Alice'in nefesi hızla kesildi; adımları tereddüt etti ve korkmuş, açıkça incinmiş gözlerine bakarken geri çekildi.
Aslında çocuğun ağzından hiçbir ses çıkmıyordu, ama ağzının hareketleri Alice'in ne dediğini anlaması için yeterliydi.
"Neden... neden bana zarar veriyorsun?"
"Hayır... Hayır," Alice başını salladı, "Anne... anne sana asla canını yakmaz."

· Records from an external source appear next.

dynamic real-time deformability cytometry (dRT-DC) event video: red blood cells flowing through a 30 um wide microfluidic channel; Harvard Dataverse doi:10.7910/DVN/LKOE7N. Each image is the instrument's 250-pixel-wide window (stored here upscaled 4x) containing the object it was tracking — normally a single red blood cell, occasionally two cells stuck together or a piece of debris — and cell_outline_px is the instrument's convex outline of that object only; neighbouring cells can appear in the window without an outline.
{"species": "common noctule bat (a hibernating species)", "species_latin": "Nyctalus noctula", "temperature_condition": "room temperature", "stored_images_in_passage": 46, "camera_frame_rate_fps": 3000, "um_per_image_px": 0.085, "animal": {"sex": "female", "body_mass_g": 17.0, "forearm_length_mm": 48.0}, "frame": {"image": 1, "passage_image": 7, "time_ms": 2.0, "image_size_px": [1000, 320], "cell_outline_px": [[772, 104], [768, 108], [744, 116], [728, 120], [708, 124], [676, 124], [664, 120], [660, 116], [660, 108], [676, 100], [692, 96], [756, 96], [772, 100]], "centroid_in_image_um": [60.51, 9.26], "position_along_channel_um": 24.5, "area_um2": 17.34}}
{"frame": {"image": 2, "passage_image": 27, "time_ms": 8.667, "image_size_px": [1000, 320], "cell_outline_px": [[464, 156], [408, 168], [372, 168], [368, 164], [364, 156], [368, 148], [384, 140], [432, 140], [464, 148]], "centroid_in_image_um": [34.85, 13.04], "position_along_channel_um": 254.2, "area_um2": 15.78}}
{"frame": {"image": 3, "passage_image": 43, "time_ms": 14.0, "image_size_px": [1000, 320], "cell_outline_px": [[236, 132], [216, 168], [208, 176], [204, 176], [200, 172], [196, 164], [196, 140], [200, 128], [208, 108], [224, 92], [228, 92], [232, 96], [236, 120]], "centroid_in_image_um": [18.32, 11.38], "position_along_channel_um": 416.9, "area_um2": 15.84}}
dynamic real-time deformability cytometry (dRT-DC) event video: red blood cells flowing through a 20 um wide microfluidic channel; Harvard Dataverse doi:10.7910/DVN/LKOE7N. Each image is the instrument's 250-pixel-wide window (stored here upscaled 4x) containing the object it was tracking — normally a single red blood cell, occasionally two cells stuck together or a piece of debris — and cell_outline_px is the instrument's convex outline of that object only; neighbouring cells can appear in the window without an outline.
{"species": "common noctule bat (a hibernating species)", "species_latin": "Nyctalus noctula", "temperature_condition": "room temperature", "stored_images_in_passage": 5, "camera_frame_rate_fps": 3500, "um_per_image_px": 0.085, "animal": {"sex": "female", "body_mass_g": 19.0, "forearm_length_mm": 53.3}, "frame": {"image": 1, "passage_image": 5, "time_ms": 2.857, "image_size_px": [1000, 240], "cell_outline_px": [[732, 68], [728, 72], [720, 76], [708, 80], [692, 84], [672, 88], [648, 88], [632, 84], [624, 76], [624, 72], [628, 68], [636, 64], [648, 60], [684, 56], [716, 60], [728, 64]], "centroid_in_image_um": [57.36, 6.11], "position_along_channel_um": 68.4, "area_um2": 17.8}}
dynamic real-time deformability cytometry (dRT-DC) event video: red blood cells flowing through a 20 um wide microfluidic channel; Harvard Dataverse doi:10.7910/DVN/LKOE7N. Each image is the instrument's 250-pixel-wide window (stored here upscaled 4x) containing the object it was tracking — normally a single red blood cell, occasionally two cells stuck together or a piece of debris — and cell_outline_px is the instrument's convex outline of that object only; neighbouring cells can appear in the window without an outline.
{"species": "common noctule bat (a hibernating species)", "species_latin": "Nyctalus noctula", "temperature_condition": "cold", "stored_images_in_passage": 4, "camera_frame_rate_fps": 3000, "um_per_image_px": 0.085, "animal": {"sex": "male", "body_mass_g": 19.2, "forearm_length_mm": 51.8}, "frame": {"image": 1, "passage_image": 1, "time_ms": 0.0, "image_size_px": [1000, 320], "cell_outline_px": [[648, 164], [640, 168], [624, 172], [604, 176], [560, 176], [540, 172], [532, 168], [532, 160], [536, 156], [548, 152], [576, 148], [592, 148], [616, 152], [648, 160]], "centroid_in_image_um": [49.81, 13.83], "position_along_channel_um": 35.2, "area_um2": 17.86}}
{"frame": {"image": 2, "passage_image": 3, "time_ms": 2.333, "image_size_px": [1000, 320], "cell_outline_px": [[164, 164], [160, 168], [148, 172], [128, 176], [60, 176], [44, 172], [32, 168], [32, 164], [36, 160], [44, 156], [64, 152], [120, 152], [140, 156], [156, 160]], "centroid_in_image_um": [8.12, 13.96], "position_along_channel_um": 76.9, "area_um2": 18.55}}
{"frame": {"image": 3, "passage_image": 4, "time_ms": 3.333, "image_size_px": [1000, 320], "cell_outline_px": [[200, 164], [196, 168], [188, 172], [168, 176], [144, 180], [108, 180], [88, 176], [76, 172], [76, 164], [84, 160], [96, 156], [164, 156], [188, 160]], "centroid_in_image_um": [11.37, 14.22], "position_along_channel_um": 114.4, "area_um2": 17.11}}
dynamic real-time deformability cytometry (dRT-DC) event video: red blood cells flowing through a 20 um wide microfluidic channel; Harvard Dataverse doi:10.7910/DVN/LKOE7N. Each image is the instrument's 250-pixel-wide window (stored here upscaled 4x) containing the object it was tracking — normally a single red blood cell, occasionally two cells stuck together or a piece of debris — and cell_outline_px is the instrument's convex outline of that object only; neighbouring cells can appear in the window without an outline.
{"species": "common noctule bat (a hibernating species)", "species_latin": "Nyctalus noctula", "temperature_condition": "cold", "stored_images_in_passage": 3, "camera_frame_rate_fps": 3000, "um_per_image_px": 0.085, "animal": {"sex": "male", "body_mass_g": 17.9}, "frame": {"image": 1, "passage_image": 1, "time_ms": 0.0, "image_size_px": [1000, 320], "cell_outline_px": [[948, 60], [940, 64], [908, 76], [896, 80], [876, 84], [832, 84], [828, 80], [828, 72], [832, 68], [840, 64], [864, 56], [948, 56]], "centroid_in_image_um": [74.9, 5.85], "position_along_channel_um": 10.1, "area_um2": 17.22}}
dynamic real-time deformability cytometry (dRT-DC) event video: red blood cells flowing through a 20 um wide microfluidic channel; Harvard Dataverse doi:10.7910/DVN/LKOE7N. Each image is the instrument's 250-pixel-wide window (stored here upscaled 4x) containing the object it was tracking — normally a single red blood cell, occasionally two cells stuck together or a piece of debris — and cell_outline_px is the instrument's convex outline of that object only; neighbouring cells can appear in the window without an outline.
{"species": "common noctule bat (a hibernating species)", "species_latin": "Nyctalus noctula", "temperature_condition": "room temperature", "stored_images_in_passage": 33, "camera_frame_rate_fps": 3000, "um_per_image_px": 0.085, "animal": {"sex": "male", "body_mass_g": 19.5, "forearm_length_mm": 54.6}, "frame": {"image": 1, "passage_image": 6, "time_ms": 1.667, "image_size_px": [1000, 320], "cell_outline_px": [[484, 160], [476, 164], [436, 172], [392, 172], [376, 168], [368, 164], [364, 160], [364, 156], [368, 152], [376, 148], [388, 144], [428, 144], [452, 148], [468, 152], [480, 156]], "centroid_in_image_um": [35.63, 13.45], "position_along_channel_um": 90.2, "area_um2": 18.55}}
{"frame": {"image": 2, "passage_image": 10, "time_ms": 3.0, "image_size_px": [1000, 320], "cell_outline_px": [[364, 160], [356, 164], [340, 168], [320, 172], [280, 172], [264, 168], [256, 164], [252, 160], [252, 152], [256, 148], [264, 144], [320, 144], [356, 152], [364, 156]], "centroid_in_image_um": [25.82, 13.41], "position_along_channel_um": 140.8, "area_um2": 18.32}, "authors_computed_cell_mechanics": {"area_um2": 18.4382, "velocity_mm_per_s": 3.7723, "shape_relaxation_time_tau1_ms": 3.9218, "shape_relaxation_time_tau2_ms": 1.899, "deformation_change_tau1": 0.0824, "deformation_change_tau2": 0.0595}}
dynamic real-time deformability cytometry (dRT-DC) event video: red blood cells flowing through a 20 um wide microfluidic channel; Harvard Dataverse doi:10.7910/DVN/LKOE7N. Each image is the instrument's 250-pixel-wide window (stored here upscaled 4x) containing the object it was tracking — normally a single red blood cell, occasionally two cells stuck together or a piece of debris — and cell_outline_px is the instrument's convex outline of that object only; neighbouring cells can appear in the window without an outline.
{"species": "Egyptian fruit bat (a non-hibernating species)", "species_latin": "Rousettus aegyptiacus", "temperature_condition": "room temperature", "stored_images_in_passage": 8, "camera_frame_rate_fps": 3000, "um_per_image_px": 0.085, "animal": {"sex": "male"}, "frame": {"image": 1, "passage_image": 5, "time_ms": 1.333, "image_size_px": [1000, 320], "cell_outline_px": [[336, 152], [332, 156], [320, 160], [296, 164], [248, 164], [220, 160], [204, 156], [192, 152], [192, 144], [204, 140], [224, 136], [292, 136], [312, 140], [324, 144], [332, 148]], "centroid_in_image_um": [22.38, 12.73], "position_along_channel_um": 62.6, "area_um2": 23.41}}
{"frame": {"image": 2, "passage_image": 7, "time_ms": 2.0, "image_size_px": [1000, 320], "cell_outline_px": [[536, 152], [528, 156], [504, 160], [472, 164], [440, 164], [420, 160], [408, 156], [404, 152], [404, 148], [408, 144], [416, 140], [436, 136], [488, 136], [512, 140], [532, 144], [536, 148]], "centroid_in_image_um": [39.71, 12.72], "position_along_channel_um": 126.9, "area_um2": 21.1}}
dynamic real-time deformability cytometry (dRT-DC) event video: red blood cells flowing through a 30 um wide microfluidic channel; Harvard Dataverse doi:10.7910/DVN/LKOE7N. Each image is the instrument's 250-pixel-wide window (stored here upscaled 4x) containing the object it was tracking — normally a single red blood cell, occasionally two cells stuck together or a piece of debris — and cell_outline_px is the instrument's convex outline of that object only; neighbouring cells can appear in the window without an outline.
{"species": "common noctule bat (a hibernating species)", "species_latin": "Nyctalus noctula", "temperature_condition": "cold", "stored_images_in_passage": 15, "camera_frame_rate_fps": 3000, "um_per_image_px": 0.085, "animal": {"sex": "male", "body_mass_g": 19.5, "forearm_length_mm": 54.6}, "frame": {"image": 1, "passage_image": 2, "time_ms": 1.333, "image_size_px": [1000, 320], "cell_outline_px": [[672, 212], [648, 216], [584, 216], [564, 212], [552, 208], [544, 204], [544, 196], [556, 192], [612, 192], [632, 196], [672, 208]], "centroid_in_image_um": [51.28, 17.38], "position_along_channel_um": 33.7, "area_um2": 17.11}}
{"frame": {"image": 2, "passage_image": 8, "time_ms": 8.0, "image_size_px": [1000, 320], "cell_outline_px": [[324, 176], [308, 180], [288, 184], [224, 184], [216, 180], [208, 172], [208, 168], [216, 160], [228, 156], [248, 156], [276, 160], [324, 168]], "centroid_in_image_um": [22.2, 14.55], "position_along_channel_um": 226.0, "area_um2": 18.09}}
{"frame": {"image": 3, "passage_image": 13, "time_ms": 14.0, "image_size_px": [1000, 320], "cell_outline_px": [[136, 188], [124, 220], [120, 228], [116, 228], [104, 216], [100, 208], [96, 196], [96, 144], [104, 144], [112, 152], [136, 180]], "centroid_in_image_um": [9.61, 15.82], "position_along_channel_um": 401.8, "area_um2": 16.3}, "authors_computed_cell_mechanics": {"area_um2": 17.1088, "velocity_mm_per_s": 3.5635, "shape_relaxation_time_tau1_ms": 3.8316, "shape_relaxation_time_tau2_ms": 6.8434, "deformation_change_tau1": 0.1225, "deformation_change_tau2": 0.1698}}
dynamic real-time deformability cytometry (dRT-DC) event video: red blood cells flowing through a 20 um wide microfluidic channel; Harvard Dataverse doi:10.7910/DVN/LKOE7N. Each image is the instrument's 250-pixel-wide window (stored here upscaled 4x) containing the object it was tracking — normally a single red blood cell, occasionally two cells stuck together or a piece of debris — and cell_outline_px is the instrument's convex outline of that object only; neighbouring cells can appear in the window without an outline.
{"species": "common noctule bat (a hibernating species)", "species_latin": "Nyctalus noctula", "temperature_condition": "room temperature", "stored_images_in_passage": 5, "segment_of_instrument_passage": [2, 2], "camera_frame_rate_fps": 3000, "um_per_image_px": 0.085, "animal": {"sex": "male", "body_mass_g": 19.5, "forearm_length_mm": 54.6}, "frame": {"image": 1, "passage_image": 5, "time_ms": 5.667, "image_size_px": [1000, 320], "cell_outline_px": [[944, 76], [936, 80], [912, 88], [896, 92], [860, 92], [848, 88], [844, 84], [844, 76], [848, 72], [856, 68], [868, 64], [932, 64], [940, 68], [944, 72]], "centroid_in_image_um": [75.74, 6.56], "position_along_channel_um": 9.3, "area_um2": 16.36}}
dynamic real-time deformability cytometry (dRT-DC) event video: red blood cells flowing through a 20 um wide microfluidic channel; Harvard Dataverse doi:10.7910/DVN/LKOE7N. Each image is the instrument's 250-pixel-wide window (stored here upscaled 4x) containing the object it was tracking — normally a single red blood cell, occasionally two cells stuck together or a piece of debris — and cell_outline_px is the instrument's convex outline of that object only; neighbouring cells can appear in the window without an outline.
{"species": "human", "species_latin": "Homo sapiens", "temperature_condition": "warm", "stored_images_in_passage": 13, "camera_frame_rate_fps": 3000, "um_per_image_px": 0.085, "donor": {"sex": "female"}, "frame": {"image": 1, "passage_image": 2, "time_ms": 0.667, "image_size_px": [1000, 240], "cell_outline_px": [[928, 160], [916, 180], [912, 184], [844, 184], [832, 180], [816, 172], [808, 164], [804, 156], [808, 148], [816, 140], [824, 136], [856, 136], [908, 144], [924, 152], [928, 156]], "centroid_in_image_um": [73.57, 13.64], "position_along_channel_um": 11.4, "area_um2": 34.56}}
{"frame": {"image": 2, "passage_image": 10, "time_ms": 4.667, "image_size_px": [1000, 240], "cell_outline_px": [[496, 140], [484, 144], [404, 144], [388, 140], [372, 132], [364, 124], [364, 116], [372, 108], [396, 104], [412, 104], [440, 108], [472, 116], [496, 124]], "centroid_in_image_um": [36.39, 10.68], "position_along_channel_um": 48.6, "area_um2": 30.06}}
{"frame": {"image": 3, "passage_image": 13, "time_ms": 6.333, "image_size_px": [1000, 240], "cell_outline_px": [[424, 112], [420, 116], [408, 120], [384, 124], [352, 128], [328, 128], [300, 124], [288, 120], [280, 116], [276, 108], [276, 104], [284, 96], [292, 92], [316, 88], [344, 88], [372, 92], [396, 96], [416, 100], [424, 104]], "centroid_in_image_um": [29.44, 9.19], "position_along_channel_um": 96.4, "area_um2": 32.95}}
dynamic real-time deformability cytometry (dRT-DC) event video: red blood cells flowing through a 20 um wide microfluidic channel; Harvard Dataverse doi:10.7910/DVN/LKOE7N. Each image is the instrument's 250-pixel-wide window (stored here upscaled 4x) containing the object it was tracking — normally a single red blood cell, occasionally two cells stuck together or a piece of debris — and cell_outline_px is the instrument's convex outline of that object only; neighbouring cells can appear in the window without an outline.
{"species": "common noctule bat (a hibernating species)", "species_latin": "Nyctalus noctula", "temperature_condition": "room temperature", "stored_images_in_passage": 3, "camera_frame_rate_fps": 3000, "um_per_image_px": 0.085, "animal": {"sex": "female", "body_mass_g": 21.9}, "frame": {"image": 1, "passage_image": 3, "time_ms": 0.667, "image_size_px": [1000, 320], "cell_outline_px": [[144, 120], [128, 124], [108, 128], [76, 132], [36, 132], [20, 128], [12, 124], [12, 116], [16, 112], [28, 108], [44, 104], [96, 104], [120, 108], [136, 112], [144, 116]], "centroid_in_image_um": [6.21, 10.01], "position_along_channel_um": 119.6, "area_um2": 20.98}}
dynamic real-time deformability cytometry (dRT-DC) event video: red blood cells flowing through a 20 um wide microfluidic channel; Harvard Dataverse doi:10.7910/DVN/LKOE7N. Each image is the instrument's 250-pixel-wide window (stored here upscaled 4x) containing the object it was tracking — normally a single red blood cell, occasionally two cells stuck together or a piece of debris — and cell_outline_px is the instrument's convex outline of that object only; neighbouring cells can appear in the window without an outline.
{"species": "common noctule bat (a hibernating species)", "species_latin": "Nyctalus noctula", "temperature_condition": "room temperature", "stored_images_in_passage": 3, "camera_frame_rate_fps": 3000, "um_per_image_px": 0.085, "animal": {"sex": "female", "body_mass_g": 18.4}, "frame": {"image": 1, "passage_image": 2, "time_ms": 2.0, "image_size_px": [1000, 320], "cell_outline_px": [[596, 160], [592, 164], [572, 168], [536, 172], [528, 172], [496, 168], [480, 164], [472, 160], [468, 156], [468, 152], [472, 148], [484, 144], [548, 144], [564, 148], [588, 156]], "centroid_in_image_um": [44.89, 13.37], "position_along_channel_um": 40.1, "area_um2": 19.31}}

"Hayır! Sen... sen bana acı verdin!"
Alice elini oğluna uzattı; ancak bunu yapar yapmaz, oğlu hızla kaçtı... çok daha yaşlı Riley'nin arkasına saklandı — gerçek Riley.
Alice'in kaşları hafifçe çatıldı; ama kısa süre sonra gözleri Riley ile onun küçük hali arasında gidip gelmeye başladı.
"Adil olmak gerekirse anne. Sen beni öldürdün," Riley daha genç halini görerek küçük bir iç çekişle devam etti, "Ama adil olmak gerekirse, ben gençken hiç böyle değildim ve senden asla kaçmazdım çünkü dürüst olmak gerekirse seni tanımazdım bile."
"..." Alice, Riley'nin sözleri karşısında sadece gözlerini kapatabildi. Birkaç nefes aldıktan sonra, başını Riley'nin yanındaki boş alana çevirdi.
"Artık her şey yolunda, Paige. Bana bunu gösterdiğin için teşekkür ederim. Buna... ihtiyacım vardı."
"Artık... iyi olacak mısın?"
Boş alandan bir ses duyuldu ve çok geçmeden, sanki bir tuval üzerine boyanmış gibi, her şey normale döndü; Paige, Riley'nin yanında belirdi ve diğer kadınlar onu her an tutmaya hazır bir şekilde etrafını sardı.
"..." Alice, Hannah ve diğerlerine bir süre baktıktan sonra içini çekip başını salladı.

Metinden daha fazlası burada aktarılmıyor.